An Ohio Restaurant Association survey in early August found that 54% of restaurant owners and operators feared they would close permanently by 2021 if they continued to operate at current capacity, which for many is less than 50%, a reversal from the optimism many restaurant owners expressed when indoor dining resumed.
“They’re looking to the fall and realizing patios and outdoors are not going to be a good solution in northwest Ohio,” said John Barker, president and CEO of the ORA. “It becomes less of an opportunity for these businesses, so they’re getting nervous about surviving — period.”
And then there’s the persistence of the pandemic, which has forced restaurants to reduce their seating capacities and invest in personal protective equipment, plastic barriers and no-touch doors to ease the public’s fear of dining out.
Chris Wiley, president of Tasty Equity, the franchise operator of several Rapid Fired Pizza and Hot Head Burrito restaurants in the Lima and Bowling Green areas, worries Ohioans are more fearful of dining out now than they were months earlier, which could complicate the recovery.
“People didn’t believe COVID-19 was a thing,” Wiley said. “We did not see social distancing.”
But Wiley noticed a change in customer behavior after Gov. Mike DeWine’s mask mandate took effect in July — a visual reminder of the pandemic.
“The thing that keeps me awake at night is that now people are conscious of it. ‘Oh, this is really a thing, I need to be careful.’ What we’re concerned about is that if that continues, if people’s concern continues to build, that might draw out how long it takes us to get back to beating last year again.”

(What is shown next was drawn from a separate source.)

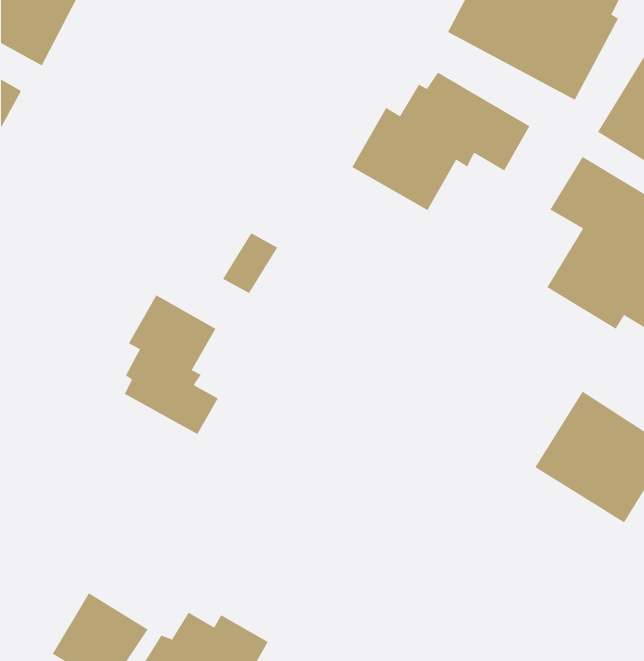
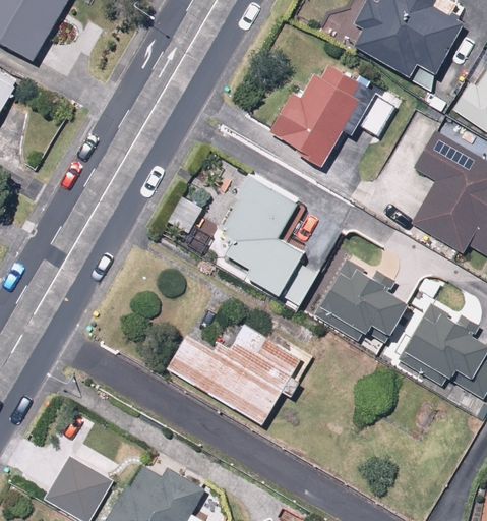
building: none -> [214,172,307,298]
building: [124,295,219,435] -> none
building: none -> [313,254,405,341]
building: none -> [165,322,315,427]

Another irony of the pandemic: Restaurants laid off millions of workers this spring, only to encounter a familiar problem when they tried to rehire or restore hours.
Wiley said about 40% of the crews at his Rapid Fired restaurants are new hires, after staffers who had their hours cut at the start of Ohio’s stay-at-home order left for other jobs.
“What’s challenging and frustrating to the business world right now is that unemployment is close to 12% and it’s a struggle to still find people to apply for the job,” said John Heaphy, founder and president of Good Foods Restaurants.
The problem is compounded when staff test positive for COVID-19, which has forced some restaurants to temporarily close while employees are quarantined.